Social media's biggest behemoth has had it pretty rough the last few weeks. Lawsuits are pending against Mark Zuckerberg et al. over the botched IPO, alleging inappropriate sharing of information (who'd have thunk it?) and stock is down 32% since that launch. Study after study has emerged, both before and after the IPO, to confirm that the current Facebook ad regime is not resulting in significant consumer spending or ad clicks.


Then this week, reports of mysterious outages were followed by 5% shareholder Sean Parker announcing that he was "bored" with Facebook at the launch of his own new product Airtime.

All this bad news has led the chattering class to begin speculating: how firm is Facebook's foothold at the top of the social mountain?

"In five to eight years," claimed venture capitalist Eric Jackson on the CNBC program Squawk on the Street, "they are going to disappear in the way that Yahoo has disappeared. Yahoo is still making money, it’s still profitable, still has 13,000 employees working for it, but it’s 10 percent of the value that it was at the height of 2000. For all intents and purposes, it’s disappeared."

In other words, this apocalyptic prediction is heralding not bankruptcy, but (perhaps even worse, in the social media age) irrelevance. To say that a company with 13,000 people has "disappeared" reveals a very different perspective from that which the layperson would take. Reminds me of political debates where someone says a billion dollars isn't a lot of money; I guess it's all relative.

To understand the public's reaction to all this, you must factor in a certain amount of schadenfreude. Facebook is the world's largest clique, after all: a giant pep rally of almost a billion people. Even those who spend hours a day staring at the site are sometimes nursing a resentment kept barely below the surface. (One paradoxical phenomenon you're sure to have noticed by now: the Facebook-bashing Facebook status update. Oh, the irony.)

There's been an element of volatility to social media that goes even beyond the usual creative destruction or paradigm shifts that turned Yahoo! from a superstar to a bit player. There was a mass exodus from Friendster to Myspace (recently sold for $35 million after a peak value estimate of $12 billion) to Facebook. These companies were not just Web companies. They also resembled other social phenomena like nightclubs or fashions, which have a natural lifecycle of buzz, overexposure, and mass avoidance. As Yogi Berra (allegedly) said, "Nobody goes there anymore. It's too crowded."
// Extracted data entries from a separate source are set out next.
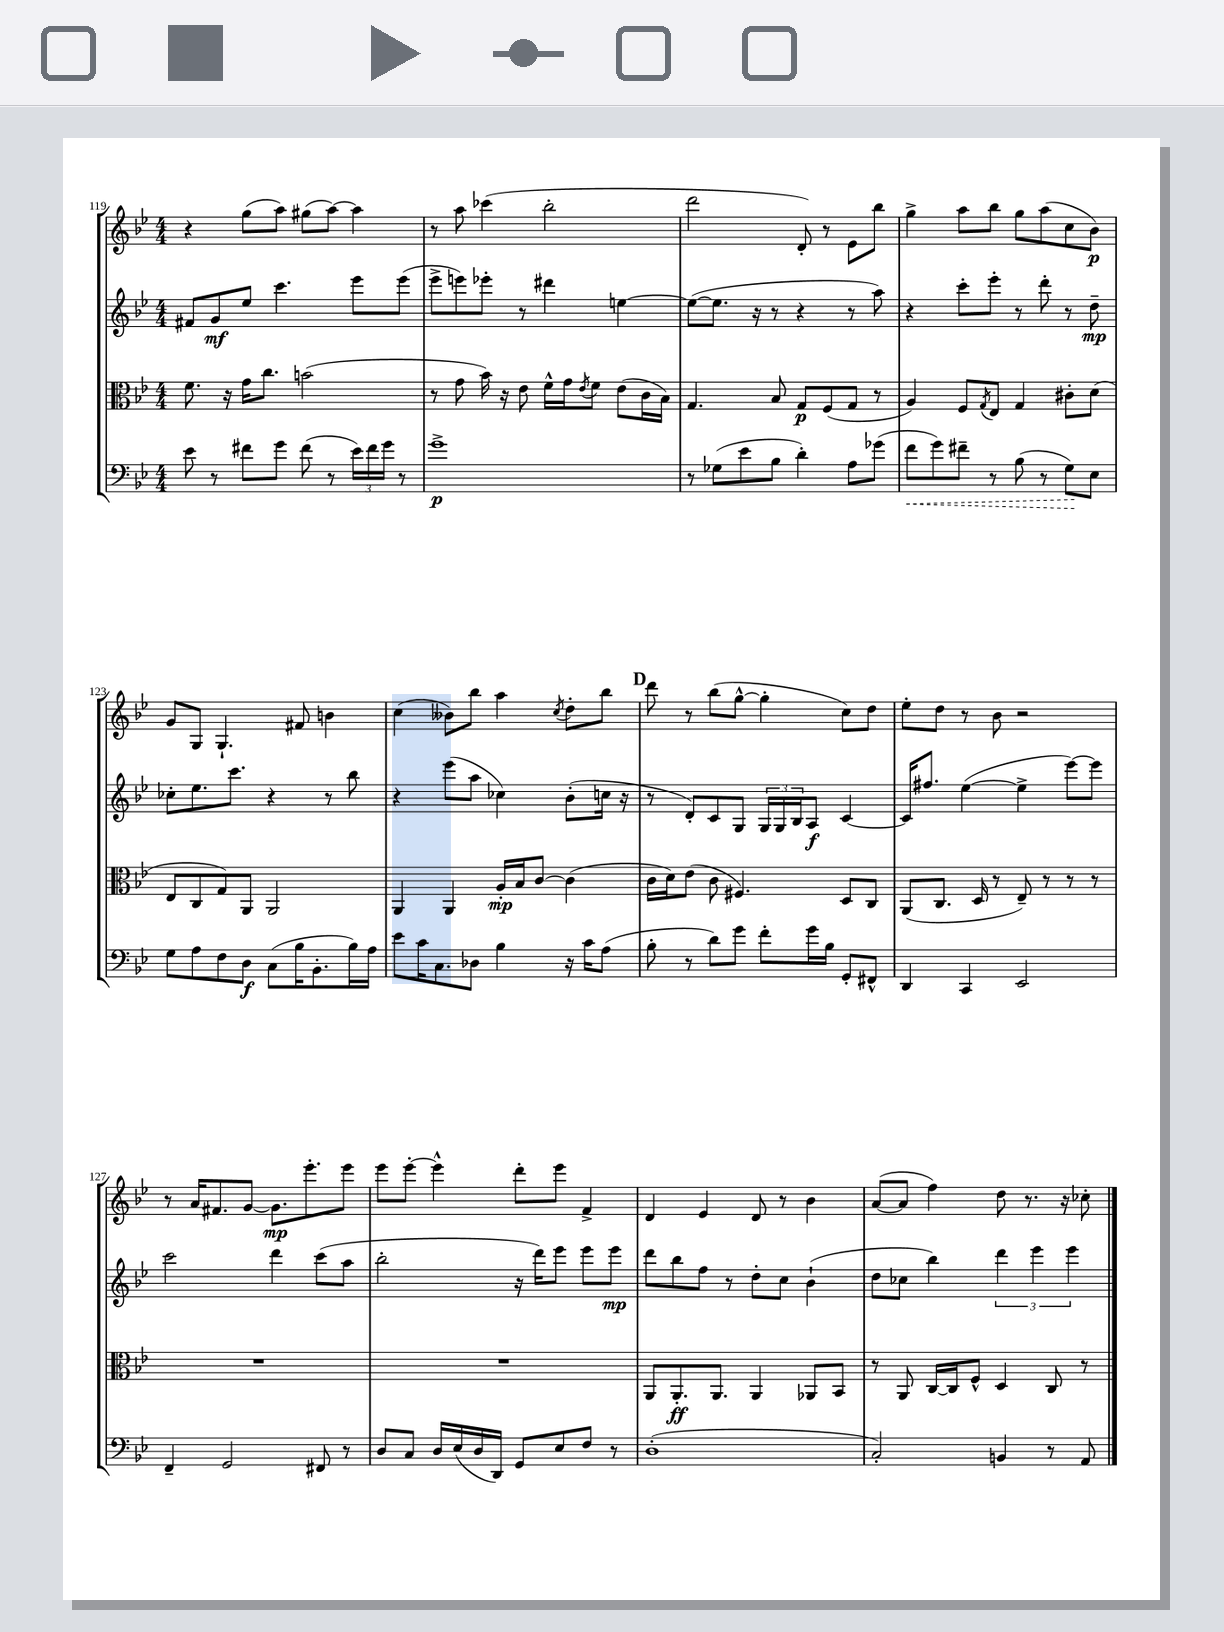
<<
\new StaffGroup <<
\new Staff = "s0" {
    \clef treble \key bes \major \numericTimeSignature \time 4/4
    r4 g''8( a''8) gis''8( a''8~) a''4 |
    r8 a''8 ces'''4( bes''2-. |
    d'''2 d'8-.) r8 ees'8 bes''8 |
    g''4-> a''8 bes''8 g''8 a''8( c''8 bes'8\p) |
    g'8 g8 g4.-! fis'8 b'4 |
    c''4( beses'8) bes''8 a''4 \acciaccatura { c''8 } d''8-. bes''8 |
    \mark \markup { \bold "D" } d'''8 r8 bes''8( g''8~-^ g''4-. c''8) d''8 |
    ees''8-. d''8 r8 bes'8 r2 |
    r8 a'16 fis'8. g'8~ g'8.\mp ees'''8.-. ees'''8 |
    ees'''8 ees'''8~-. ees'''4-^ d'''8-. ees'''8 f'4-> |
    d'4 ees'4 d'8 r8 bes'4 |
    a'8~( a'8 f''4) d''8 r8. r16 ces''8-. \bar "|." |
}
\new Staff = "s1" {
    \clef treble \key bes \major \numericTimeSignature \time 4/4
    fis'8 g'8\mf ees''8 c'''4. ees'''8 ees'''8( |
    ees'''8-> e'''8) ees'''8-. r8 dis'''4 e''4~ |
    e''8~( e''8. r16 r8 r4 r8 a''8) |
    r4 c'''8-. ees'''8-. r8 d'''8-. r8 d''8--\mp |
    ces''8-. ees''8. c'''8. r4 r8 bes''8 |
    r4 ees'''8( a''8 ces''4) bes'8-.( c''16 r16 |
    \mark \markup { \bold "D" } r8 d'8-.) c'8 g8 \tuplet 3/2 { g16 g16 bes16 } a8\f c'4~ |
    c'16 fis''8. ees''4~( ees''4-> ees'''8~) ees'''8 |
    c'''2 d'''4 c'''8( a''8 |
    bes''2-. r16 d'''16) ees'''8 ees'''8 ees'''8\mp |
    d'''8 bes''8 f''8 r8 d''8-. c''8 bes'4-!( |
    d''8 ces''8 bes''4) \tuplet 3/2 { d'''4 ees'''4 ees'''4 } \bar "|." |
}
\new Staff = "s2" {
    \clef alto \key bes \major \numericTimeSignature \time 4/4
    f'8. r16 g'16 c''8. b'2( |
    r8 g'8 bes'16) r16 ees'8 f'16-^ g'16 \acciaccatura { ees'8 } f'8 ees'8( c'16 bes16) |
    g4. bes8 g8\p f8( g8 r8 |
    a4) f8 \acciaccatura { g8 } ees8 g4 cis'8-. d'8( |
    ees8 c8 g8) a,8 a,2 |
    a,4 a,4 a16-.\mp bes16 c'8~ c'4( |
    \mark \markup { \bold "D" } c'16 d'16) ees'8( c'8 fis4.) d8 c8 |
    a,8( c8. d16 r8 ees8--) r8 r8 r8 |
    R1 |
    R1 |
    a,8 a,8.-.\ff a,8. a,4 aes,8 bes,8 |
    r8 a,8 c16~ c16 f8-^ d4 c8 r8 \bar "|." |
}
\new Staff = "s3" {
    \clef bass \key bes \major \numericTimeSignature \time 4/4
    ees'8 r8 fis'8 g'8 fis'8( r8 \tuplet 3/2 { ees'16) fis'16 g'16 } r8 |
    g'1->\p |
    r8 ges8( ees'8 bes8 d'4-.) a8 ges'8( |
    \once \override Hairpin.style = #'dashed-line f'8\< g'8) fis'8-- r8 bes8( r8 g8\!) ees8 |
    g8 a8 f8 d8\f c8( bes16 bes,8.-. bes16) a16 |
    ees'8 c'16 c8. des8 bes4 r16 c'16 a8( |
    \mark \markup { \bold "D" } bes8-. r8 d'8) g'8 f'8-. g'16 bes16 g,8-. fis,8-^ |
    d,4 c,4 ees,2 |
    f,4-- g,2 fis,8 r8 |
    d8 c8 d16 ees16( d16 d,16) g,8 ees8 f8 r8 |
    d1-.( |
    c2-.) b,4 r8 a,8 \bar "|." |
}
>>
>>
\layout { \context { \Score currentBarNumber = #119 } }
It remains to be seen if an actual peak has been reached. The really alarming number for Facebook would be any sustained decline in real membership, and that has yet to happen, despite the fact that everybody's mom has crashed what used to be a raging dorm-room party.

In any case, for now, Facebook is still where the action is. It may be true that it has failed to deliver as a platform for paid advertisers, but it remains the indispensable social network. As long as that's the case, it will also be an important venue for local and small businesses, e-commerce, and even large companies like GM, if not to advertise, then at least to engage in. For now.